Considering no witnesses came forward and the incident was not caught by security cameras, the L.A. County District Attorneys Office stated in documents filed Wednesday that charges of robbery, making threats, petty theft and vandalism could not be proven beyond a reasonable doubt.
Simmons told investigators that he indeed took and later destroyed the couple's camera, but would replace it if they provided a receipt. When they approached him, he was with his daughter, he said, and feared for her safety.
But the D.A.'s move hasn't saved Simmons from a severe tongue-lashing at the hands of the scorned couple.
Cynthia Manzo, who claimed Simmons grabbed her by the throat and said, "I am going to f--king kill you," and her husband Nathan Marlowe, who told police Simmons threatened him by saying, "I will end you," sued the Gene Simmons Family Jewels patriarch in December.

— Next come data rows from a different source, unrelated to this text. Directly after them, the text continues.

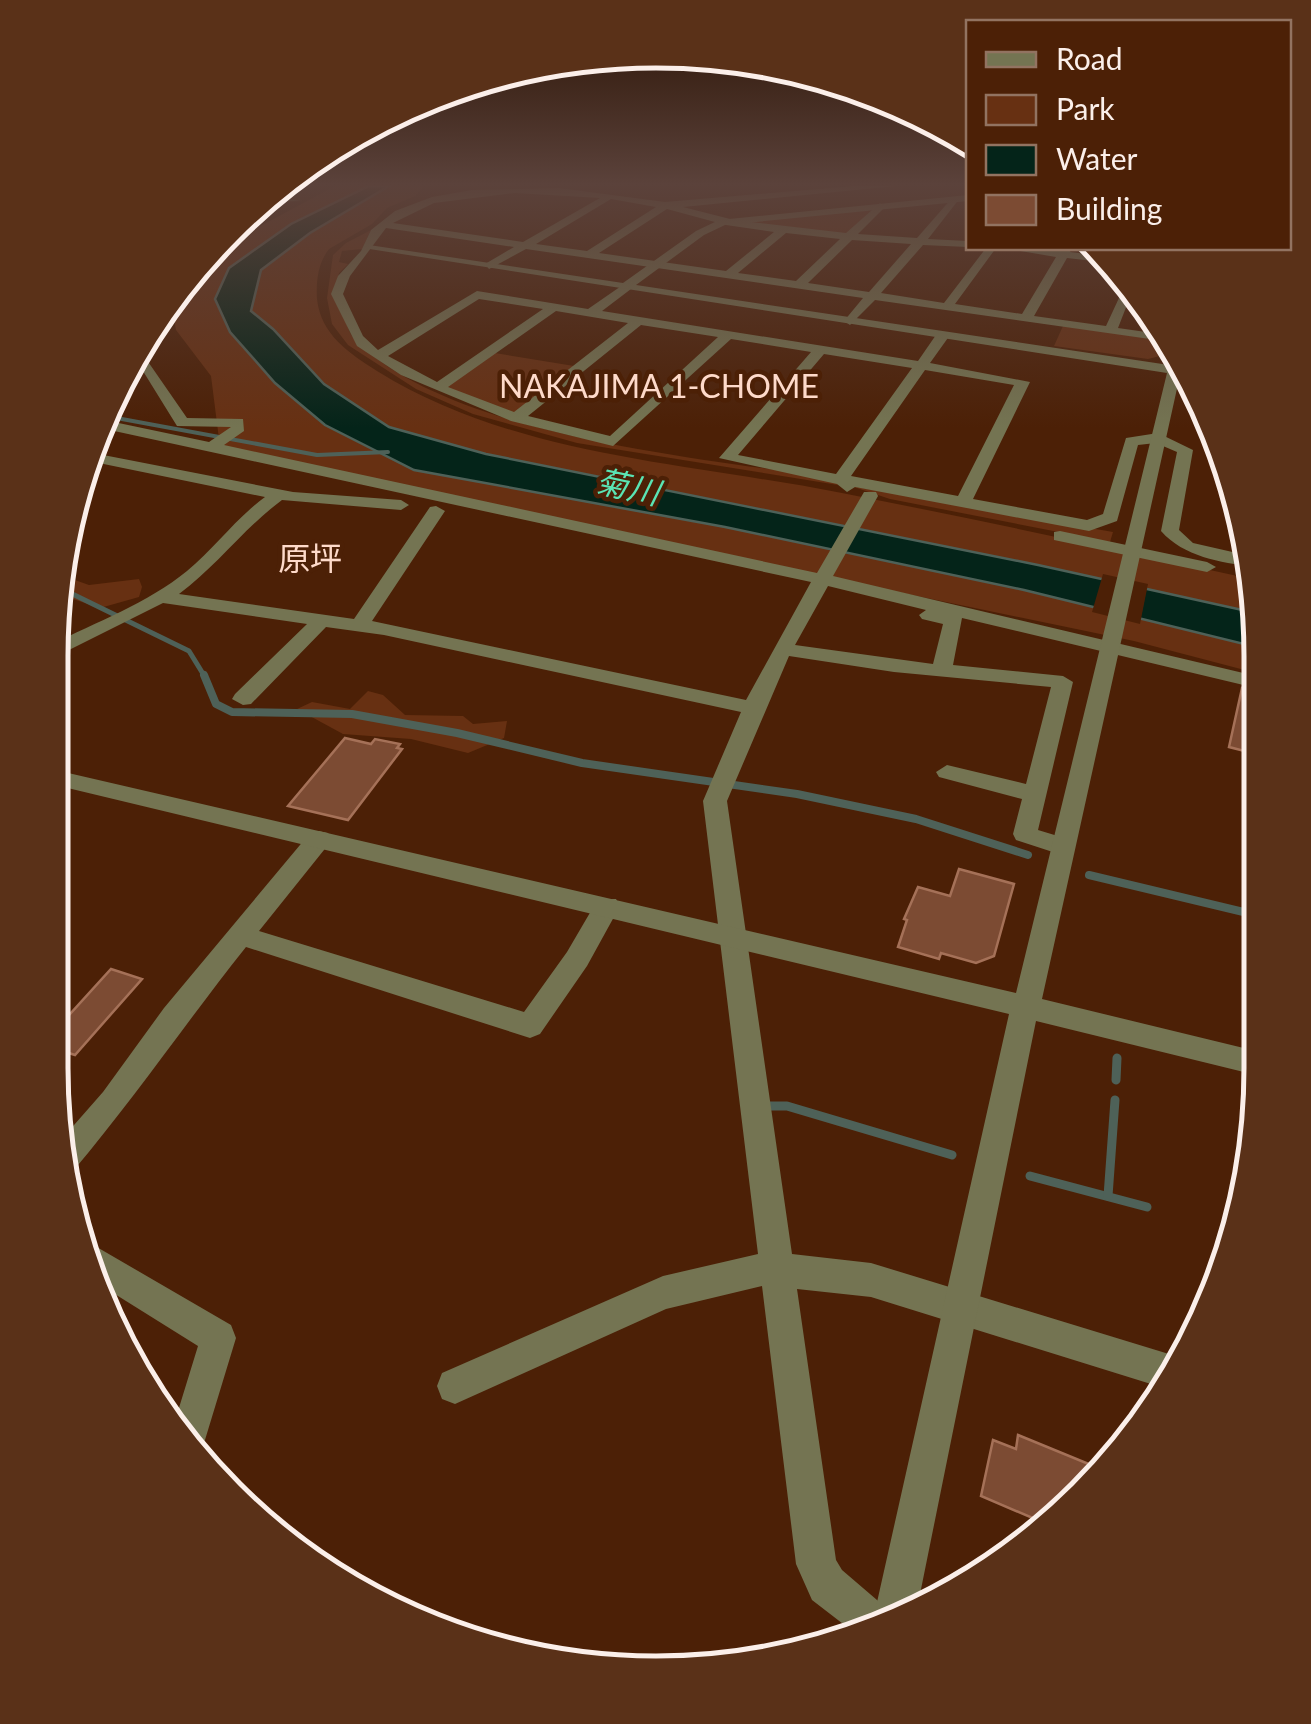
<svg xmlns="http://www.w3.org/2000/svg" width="1311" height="1724" viewBox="0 0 1311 1724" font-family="Lato,'Noto Sans JP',sans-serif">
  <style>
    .green { fill: #673012 }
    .water { fill: #042419; stroke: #4e6158; stroke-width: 2.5 }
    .pier { fill: #4c2006 }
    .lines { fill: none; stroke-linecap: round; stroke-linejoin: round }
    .stream-far3 { stroke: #4e6158; stroke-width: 4 }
    .stream-far2 { stroke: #4e6158; stroke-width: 5 }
    .stream-far1 { stroke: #4e6158; stroke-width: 8 }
    .stream { stroke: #4e6158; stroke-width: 9 }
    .building { fill: #7c4b33; stroke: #a57158; stroke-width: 2.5 }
    .minor { fill: #747452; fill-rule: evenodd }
    .tertiary { fill: #747452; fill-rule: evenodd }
    .labels { text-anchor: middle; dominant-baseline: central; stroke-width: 9; stroke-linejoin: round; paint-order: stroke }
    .far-neighbourhood-label { font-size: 32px; fill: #fedaca; stroke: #4c2006 }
    .far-water-label { font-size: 32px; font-style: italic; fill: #5ae4b4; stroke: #4c2006 }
    .rim { fill: none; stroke: #fbefea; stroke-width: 5 }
  </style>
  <rect width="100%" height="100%" fill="#4c2006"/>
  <g class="green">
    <path d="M335 186H424L415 196 387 208 372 224 329 249C318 263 316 281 317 299 321 335 349 353 377 371 516 457 685 462 842 493 980 520 1118 550 1256 580V673L1134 641 302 468 220 447 211 376 176 330 170 296 214 251Z"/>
    <polygon points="866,210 872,211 847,235 747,224 747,220"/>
    <path d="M371 230 362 249 342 251 339 262 348 264 339 273 335 295C346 309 344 330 357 342 454 436 701 458 832 478L838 485 577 443 473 414 416 389 348 345 332 324 327 298 333 255 346 243Z"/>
    <polygon points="1063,326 1155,339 1165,343 1160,356 1148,359 1054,346"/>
    <polygon points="495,353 574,366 511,416 441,390"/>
    <polygon points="851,486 1113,532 1110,542 890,499"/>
    <polygon points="58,574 89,585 139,579 142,587 139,597 100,608 55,593"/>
    <polygon points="368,691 383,695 405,715 463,716 473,724 507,721 504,738 468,753 411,739 343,734 297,709 312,702 350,709"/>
  </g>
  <polygon class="water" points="369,186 389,186 310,233 261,270 251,311 273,329 324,384 389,427 486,454 1038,565 1256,613 1256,647 1024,590 725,527 414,470 325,425 275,383 230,332 215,299 229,268 291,224"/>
  <polygon class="pier" points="1103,574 1148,584 1140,624 1092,612"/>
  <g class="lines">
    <polyline class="stream-far3" points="111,417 317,455 388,452"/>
    <polyline class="stream-far2" points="56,586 189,651 205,677"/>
    <g class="stream-far1">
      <polyline points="204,675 216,704 232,712 352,714 457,733 582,763 797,794 916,819 1028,855"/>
      <polyline points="1089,875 1256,915"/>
    </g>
    <g class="stream">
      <polyline points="1116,1080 1117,1058"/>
      <polyline points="766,1106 787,1106 952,1155"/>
      <polyline points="1030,1176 1147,1207"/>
      <polyline points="1108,1196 1115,1100"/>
    </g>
  </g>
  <g class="building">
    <polygon points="1242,688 1256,692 1256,754 1229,747"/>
    <polygon points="345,738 371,744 375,739 400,744 397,748 402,749 348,820 288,806"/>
    <polygon points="959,869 1014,884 994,956 976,963 941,953 939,959 898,947 907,920 904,919 918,887 950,896"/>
    <polygon points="111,969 142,979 75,1055 50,1047 50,1036"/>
    <polygon points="1018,1435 1096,1467 1042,1522 981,1496 993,1440 1016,1449"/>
  </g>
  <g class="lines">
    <g class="minor">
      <path d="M854 186H896L683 207 734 220 846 233 880 203 884 208 858 234 917 238 952 198H960L928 239 968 241V247L923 245 881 293 944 303 986 248H996L955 304 1022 314 1056 257 1002 248 1060 251 1072 248 1070 252 1095 255 1102 262 1067 258 1034 316 1106 326 1125 285 1132 292 1118 328 1167 335 1171 342 875 300 850 325 844 321 863 298 526 249 489 269 485 264 514 247 386 228 350 276 343 294 363 336 378 350 477 291 588 309 627 282 631 289 602 311 918 361 938 332H948L950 335 930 363 1030 382 973 499 1087 520 1103 514 1126 438 1158 433 1193 450 1179 530 1193 543 1250 556 1253 567C1220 562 1184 557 1161 531L1177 452 1156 443 1138 445 1117 521 1089 531 855 487 847 492 837 484 719 458 811 352 731 339 613 446 511 421 401 375 357 346 331 294 338 276 361 251 371 230 395 211 432 197 472 190 559 188 665 202ZM515 193 600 198 523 242 393 223 434 203ZM611 199 656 207 587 251 536 244ZM667 209 726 225 774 232 726 271 599 253ZM786 233 840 239 796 281 738 273ZM852 240 911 244 869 292 808 283ZM479 299 543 309 437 382 388 356ZM556 311 628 323 514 412 448 387ZM641 325 718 337 610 436 528 416ZM824 354 912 368 836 474 738 455ZM925 370 1014 385 958 496 851 476Z"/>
      <polygon points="271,197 302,201 265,202"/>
      <path d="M142 353 187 418 243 419 244 431 224 445 817 573 864 492H876L878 496 833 576 1256 676V688L962 618 953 665 1063 676 1073 682 1038 830 1071 840 1074 846 1071 852 1062 855 1016 840 1013 834 1022 799 939 777 936 772 947 765 1026 784 1051 687 894 672 789 656 727 801 792 1254 871 1263 1182 1358 1167 1389 871 1297 797 1289 836 1560 842 1570 898 1618 860 1637 812 1600 796 1564 762 1286 666 1309 455 1404 442 1399 437 1386 442 1373 663 1276 758 1254 703 801 741 712 384 635 326 627 251 704 243 705 232 699 235 694 307 624 163 603 51 659V645C96 622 148 603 187 571 215 548 235 519 265 497L89 461 93 453 293 492 401 500 409 505 401 510 282 500C244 528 217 566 179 594L354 619 430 507 436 506 445 511 372 621 746 700 811 582 105 429 109 421 209 442 231 427 177 426 138 363ZM828 586 926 610 919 615 922 619 943 624 933 664 795 645Z"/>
      <polygon points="1060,531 1207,562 1216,567 1207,572 1054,540 1054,532"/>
      <path d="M319 831 328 833 331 839 328 845 259 931 524 1012 567 952 598 899H616L620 906 587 966 540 1034 530 1038 246 947C187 1021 134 1099 73 1171L64 1175 60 1141 103 1092 164 1008 310 833Z"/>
      <polygon points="83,1239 231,1325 236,1338 201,1453 174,1424 198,1346 94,1281 77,1241"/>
    </g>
    <polygon class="tertiary" points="968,195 968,201 725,225 704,235 636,285 1169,365 1176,351 1189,376 1180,375 1042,999 1256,1051 1256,1075 1036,1021 917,1609 877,1629 873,1620 1009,1014 51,784 51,769 1016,993 1167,373 363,248 369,245 623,283 696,231 719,220"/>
  </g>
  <linearGradient id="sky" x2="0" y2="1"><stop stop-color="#2a1203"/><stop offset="0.43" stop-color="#5b423b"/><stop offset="1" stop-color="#5b423b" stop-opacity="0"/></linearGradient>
  <rect width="1311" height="428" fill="url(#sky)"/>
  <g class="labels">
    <g class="far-neighbourhood-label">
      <text x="659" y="385">NAKAJIMA 1-CHOME</text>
      <text x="310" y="557">原坪</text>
    </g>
    <g class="far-water-label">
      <text transform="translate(628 486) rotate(12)">菊川</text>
    </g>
  </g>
  <path d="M0 0H1311V1724H0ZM656 68H656A588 588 0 0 1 1244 656V1068A588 588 0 0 1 656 1656H656A588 588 0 0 1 68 1068V656A588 588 0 0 1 656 68Z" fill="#5a3118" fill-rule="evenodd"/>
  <path class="rim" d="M656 68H656A588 588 0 0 1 1244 656V1068A588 588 0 0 1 656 1656H656A588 588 0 0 1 68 1068V656A588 588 0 0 1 656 68Z"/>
  <rect x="966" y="20" width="325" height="230" fill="#4c2006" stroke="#927361" stroke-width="2.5"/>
  <rect x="986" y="52" width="50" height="15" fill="#747452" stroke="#927361" stroke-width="2.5"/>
  <text x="1056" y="70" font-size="30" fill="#fbefea">Road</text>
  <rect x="986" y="95" width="50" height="30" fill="#673012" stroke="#927361" stroke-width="2.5"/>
  <text x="1056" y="120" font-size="30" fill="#fbefea">Park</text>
  <rect x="986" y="145" width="50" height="30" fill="#042419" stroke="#927361" stroke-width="2.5"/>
  <text x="1056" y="170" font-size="30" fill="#fbefea">Water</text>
  <rect x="986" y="195" width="50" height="30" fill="#7c4b33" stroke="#927361" stroke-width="2.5"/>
  <text x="1056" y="220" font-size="30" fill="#fbefea">Building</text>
</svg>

Alleging assault, battery and intentional infliction of emotional distress, Manzo and Marlowe claimed that their encounter with Simmons messed with their sex life and Marlowe has been unable to continue his work as a tattoo artist. They want upward of $25,000 in damages.
Meanwhile, Simmons has been countersued by an ESPN makeup artist who claims he grabbed and "humped" her, while in full KISS regalia, when he was at their L.A. studio for a guest appearance on SportsCenter in November.
In response to a letter from Victoria Jackson's attorney, in which they threatened to sue for "the outrageous sum of $185,000," the rocker filed a preemptive complaint on May 14 seeking a judicial declaration that no such assault occurred.
Jackson states in her lawsuit that she told Simmons, "Ouch, you're hurting me," because his spiked breast plate was poking her in the face, but that he replied, "No, not yet," when she tried to push him away.
Calling the incident "degrading, shocking and humiliating," Jackson is suing for sexual assault and sexual battery. She says she has suffered "humiliation, shame, embarrassment, anger, anxiety and loss of sleep" due to Simmons' "vile and inexcusable" conduct.
A spokesman for Simmons issued this response:
"As is reflected in the lawsuit filed by Gene Simmons last week against Victoria Jackson, Mr. Simmons categorically denies Ms. Jackson's outrageous allegations and her efforts to seek compensation from him for nonexistent injuries. Mr. Simmons intends to defend himself aggressively and looks forward to refuting Ms. Jackson's charges in the courtroom."